星降る夜空に祈りを込めて
透悟さんを見れば、とても苦しそうな表情。
「お互い言葉が足りなかったのかな。結婚している事を聞いていたら、あの頃私は貴方の誘いにも乗らなかったし、部屋にも入れなかったと思うけれど」
そう告げれば、透悟さんは苦い表情で頷きつつ返事をする。
「そうだな、佳苗は筋の通らないことは許せない質だと俺も知っていた。
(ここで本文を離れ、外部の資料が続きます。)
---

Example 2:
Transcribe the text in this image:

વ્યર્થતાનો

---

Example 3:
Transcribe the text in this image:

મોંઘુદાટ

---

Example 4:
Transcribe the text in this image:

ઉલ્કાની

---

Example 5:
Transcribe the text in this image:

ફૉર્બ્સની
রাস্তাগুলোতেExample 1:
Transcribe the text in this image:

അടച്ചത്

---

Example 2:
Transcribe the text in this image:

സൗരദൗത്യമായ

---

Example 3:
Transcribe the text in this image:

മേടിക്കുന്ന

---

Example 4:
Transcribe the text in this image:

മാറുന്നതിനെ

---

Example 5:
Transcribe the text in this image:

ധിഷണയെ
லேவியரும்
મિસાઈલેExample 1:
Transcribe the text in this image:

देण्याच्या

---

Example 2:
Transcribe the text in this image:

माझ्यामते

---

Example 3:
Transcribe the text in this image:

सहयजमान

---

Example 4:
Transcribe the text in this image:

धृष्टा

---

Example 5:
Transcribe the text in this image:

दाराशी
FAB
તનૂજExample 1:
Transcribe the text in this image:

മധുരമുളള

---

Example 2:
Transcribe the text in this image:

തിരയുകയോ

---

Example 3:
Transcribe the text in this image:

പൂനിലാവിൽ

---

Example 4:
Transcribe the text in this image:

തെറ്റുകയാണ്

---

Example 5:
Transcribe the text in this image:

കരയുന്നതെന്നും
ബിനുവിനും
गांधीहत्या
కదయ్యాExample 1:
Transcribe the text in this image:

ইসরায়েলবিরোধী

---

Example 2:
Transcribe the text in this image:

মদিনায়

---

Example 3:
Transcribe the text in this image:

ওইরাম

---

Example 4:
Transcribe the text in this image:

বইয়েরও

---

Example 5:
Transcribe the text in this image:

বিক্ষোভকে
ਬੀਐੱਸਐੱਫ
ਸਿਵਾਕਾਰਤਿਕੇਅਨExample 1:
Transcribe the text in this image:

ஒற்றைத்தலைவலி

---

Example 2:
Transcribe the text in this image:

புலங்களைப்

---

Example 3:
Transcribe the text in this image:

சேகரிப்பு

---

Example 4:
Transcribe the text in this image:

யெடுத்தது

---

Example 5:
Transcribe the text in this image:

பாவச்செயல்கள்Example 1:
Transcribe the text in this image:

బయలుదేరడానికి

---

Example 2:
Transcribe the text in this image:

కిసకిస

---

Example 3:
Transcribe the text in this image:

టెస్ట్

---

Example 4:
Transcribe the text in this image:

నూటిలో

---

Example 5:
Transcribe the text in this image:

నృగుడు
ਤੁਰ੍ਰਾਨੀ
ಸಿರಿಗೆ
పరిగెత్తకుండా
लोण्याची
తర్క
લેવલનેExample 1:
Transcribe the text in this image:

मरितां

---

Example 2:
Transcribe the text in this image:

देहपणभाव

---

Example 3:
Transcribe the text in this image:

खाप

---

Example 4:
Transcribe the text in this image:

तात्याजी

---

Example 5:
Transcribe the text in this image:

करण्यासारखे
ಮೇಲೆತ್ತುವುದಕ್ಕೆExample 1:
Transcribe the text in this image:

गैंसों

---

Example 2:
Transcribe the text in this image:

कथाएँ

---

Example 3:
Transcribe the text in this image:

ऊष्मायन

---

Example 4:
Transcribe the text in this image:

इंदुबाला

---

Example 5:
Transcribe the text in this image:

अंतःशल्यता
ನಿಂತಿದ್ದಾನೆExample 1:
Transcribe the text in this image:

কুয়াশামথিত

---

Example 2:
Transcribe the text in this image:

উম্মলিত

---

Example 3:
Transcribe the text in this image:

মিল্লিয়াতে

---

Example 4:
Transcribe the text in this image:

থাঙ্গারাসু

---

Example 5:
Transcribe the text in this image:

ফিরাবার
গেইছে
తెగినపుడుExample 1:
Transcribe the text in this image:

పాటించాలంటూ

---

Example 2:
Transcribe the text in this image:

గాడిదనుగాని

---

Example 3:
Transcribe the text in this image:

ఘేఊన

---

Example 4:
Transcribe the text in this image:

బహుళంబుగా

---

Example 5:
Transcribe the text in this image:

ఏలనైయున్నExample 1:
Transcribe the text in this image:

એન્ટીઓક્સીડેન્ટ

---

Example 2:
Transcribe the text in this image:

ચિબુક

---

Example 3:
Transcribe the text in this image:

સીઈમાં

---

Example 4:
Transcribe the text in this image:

会うのが佳苗の部屋だったのは、佳苗の側が、佳苗の空間が俺にとって一番心地よかったからだ」
その言葉に、顔を見ようと動くと透悟さんは額をコツんと当ててきた。
「まさか、それが佳苗に、俺が佳苗を都合のいい女と考えてると取られると思わなかった。それを想像もしなかった俺は、本当に情けないな。しかも、会えば溺れるように抱いていたし」
大きなため息を吐くと、透悟さんは話を続ける。
「それは、誤解もするよな。あの時の俺は、佳苗が愛しくて、触れられないと気が狂いそうなくらいだったんだ。いい歳の大人のすることじゃないよな? でも、本当に大切でずっと触れ合っていたいほどに、佳苗を愛していたんだ」
反省しつつも、その時の事を話してくれる。
見つめる先の透悟さんは、しょぼくれた少年の様。
すっかり反省しているみたいだ。
そんな姿も初めて見る。
そんな様子の透悟さんに、私の胸はドキドキと加速していく。
この感覚を、私は知っている。
久しぶりの胸の高鳴りに、私は頬を染めてしまう。
それに、透悟さんは気づく。
柔らかな笑顔を浮かべて愛おしそうに、彼は私の頬に優しく小さく触れるキスを落とした。